(Saved data entries)
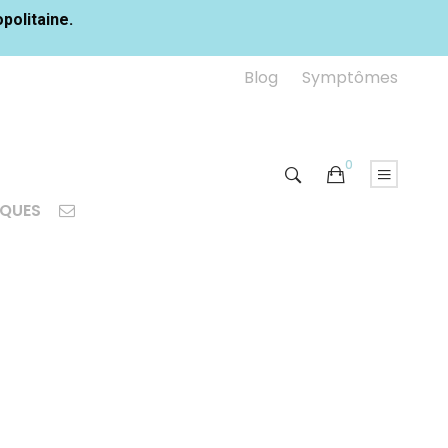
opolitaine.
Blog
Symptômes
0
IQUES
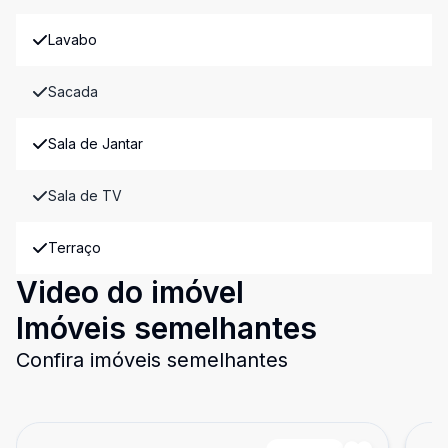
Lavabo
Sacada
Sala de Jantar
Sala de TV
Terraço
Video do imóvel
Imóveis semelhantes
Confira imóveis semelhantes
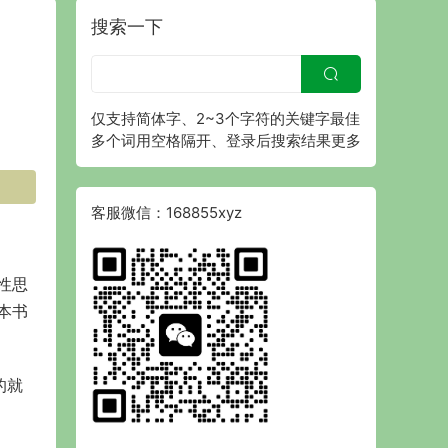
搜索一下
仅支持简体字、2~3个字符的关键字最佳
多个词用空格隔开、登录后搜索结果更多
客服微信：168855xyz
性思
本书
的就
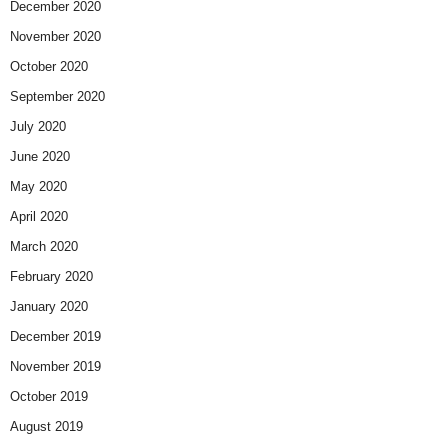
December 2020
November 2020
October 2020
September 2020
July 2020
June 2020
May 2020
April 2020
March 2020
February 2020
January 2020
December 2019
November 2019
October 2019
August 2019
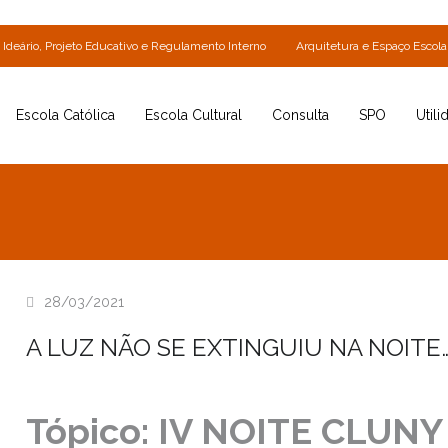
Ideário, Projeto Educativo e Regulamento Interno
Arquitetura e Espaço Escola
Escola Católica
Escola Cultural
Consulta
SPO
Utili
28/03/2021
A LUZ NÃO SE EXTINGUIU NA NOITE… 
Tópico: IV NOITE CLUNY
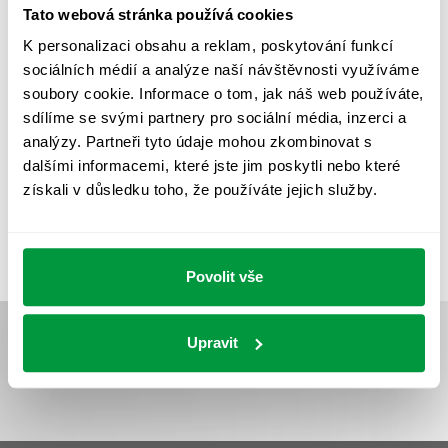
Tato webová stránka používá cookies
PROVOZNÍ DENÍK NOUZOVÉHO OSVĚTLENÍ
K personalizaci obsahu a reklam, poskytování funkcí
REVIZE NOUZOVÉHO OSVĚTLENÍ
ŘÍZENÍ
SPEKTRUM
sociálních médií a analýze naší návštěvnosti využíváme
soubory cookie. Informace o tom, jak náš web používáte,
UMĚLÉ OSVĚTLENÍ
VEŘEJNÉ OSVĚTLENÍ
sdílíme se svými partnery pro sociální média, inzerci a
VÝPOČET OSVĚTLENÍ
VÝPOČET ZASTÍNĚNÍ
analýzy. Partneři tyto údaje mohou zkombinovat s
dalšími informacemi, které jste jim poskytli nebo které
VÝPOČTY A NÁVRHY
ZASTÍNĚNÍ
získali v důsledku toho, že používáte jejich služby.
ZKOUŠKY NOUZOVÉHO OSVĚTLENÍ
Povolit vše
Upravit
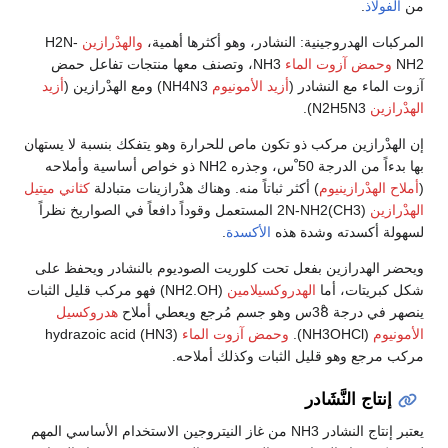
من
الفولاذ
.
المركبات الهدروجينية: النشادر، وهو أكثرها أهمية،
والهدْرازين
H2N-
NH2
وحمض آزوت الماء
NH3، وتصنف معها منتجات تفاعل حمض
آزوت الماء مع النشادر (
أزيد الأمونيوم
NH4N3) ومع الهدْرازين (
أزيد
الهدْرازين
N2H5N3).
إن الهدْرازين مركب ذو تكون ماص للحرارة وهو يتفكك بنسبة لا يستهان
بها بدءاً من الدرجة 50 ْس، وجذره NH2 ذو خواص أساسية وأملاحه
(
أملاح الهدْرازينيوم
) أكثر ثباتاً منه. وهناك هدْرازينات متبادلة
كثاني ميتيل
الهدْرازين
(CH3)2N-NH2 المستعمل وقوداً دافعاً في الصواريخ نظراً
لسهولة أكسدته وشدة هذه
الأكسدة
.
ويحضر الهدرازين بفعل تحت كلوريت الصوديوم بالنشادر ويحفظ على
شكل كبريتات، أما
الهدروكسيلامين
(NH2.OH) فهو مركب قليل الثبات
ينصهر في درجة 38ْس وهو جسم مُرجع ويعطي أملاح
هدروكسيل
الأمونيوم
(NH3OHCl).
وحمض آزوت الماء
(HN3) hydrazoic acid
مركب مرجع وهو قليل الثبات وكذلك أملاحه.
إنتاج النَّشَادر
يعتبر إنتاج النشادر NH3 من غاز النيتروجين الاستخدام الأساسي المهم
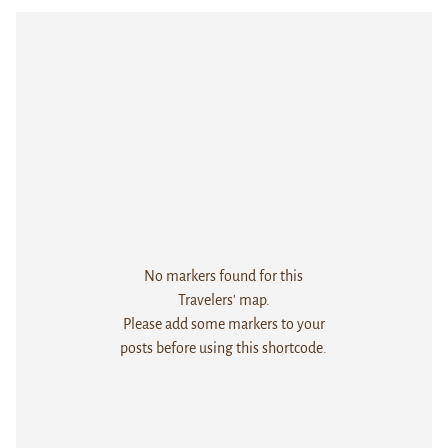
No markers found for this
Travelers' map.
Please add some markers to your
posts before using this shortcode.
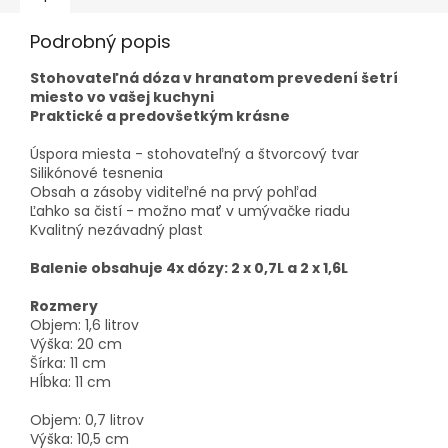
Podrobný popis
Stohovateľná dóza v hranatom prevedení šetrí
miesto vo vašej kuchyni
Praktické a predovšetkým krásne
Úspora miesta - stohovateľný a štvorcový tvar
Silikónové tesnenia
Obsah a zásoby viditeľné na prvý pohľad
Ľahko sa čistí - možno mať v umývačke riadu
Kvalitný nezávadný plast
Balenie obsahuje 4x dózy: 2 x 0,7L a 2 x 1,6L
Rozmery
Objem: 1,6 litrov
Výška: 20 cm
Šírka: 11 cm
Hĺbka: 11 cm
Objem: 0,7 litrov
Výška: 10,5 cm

---

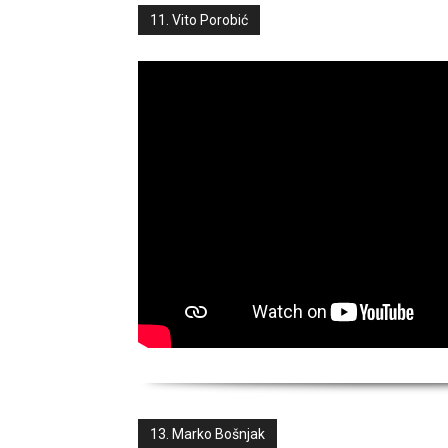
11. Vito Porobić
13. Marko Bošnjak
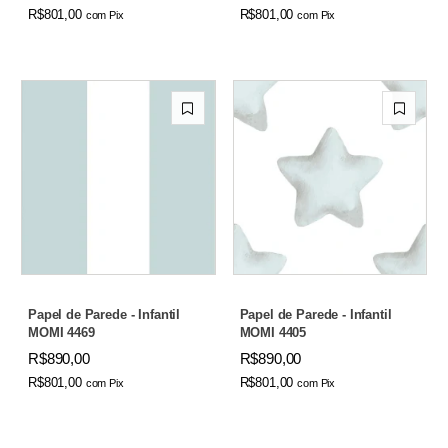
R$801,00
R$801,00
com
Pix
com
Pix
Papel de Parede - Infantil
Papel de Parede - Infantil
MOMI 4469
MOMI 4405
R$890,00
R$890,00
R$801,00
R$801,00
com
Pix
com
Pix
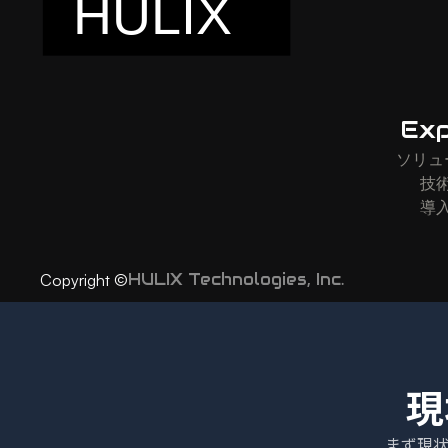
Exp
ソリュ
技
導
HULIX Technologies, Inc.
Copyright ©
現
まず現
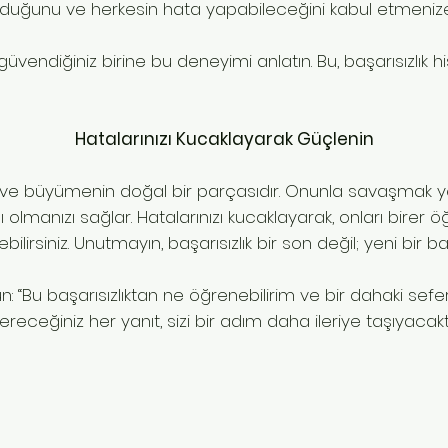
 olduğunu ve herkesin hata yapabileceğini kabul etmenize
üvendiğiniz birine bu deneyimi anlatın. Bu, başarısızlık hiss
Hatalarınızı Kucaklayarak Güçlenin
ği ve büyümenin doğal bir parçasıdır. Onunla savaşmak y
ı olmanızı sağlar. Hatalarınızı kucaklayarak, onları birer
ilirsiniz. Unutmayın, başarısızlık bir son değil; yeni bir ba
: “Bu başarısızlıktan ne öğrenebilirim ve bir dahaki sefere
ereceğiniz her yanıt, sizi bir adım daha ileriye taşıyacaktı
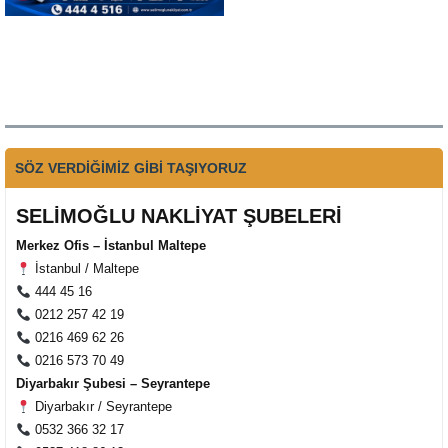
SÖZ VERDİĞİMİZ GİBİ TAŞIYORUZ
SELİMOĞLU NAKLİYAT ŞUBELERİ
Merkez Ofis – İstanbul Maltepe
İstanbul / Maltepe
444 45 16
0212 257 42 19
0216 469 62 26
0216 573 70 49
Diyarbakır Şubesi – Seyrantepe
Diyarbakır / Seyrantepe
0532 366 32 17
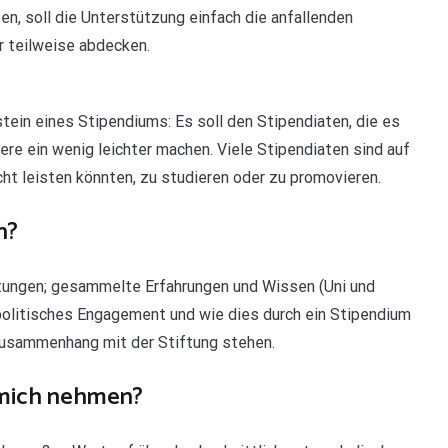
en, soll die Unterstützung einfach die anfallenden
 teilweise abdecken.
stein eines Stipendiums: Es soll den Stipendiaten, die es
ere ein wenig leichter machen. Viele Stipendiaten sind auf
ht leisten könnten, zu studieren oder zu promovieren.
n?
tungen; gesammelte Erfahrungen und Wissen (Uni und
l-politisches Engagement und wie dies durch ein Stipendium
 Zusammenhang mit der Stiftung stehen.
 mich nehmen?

== What you should do ==
Rewrite the lines starting at "No markers found for this" and ending at "posts before using this shortcode.", putting "pins" wherever "markers" appears and leaving everything else unchanged.

== Output ==
No pins found for this
Travelers' map.
Please add some pins to your
posts before using this shortcode.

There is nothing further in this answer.